**Your task**
Go through the data below and copy out each line that contains the word "point".

--- The data Enclosed Below ---

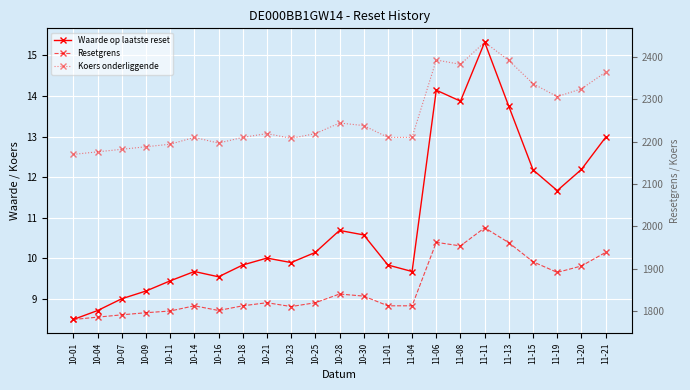

Is it true that Koers onderliggende equals 3725.3 at 10-11?

False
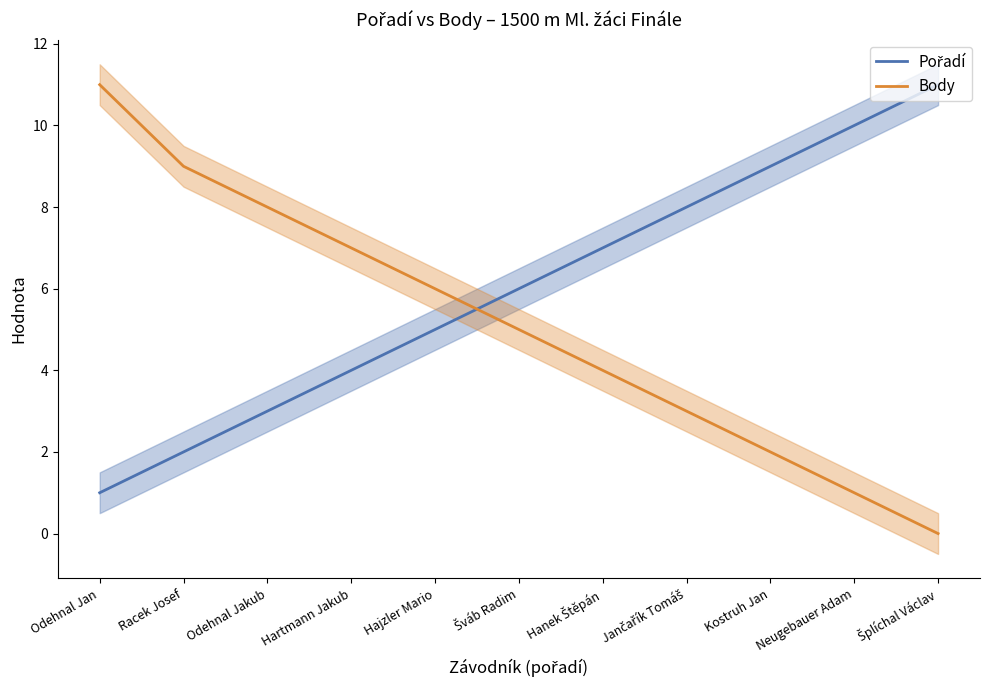

What is the label of the 7th point from the right?

Hajzler Mario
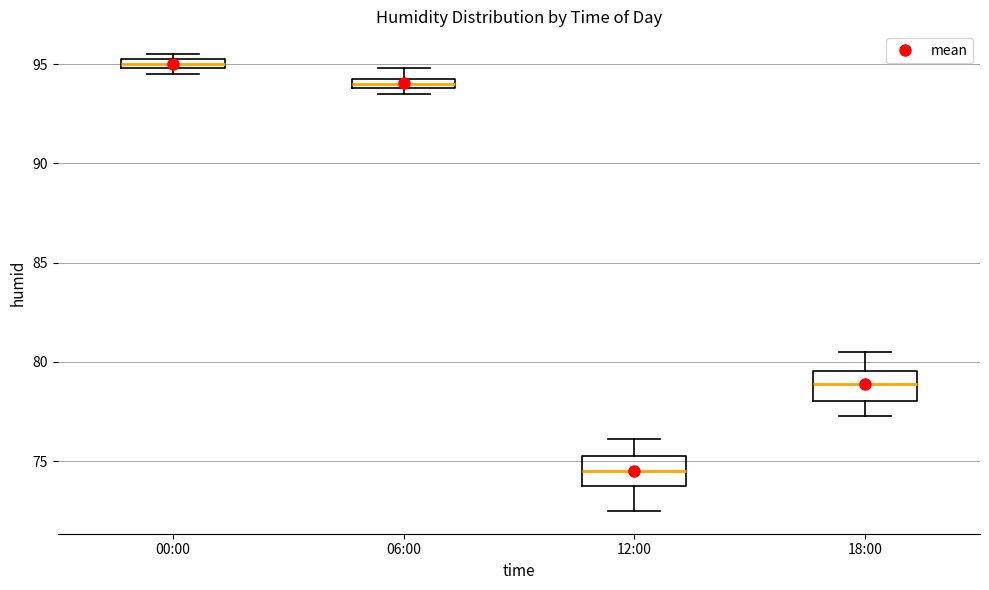

Which box has the lowest median line?

12:00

--- End of Enclosed The data ---

**Result for this task**
What is the label of the 7th point from the right?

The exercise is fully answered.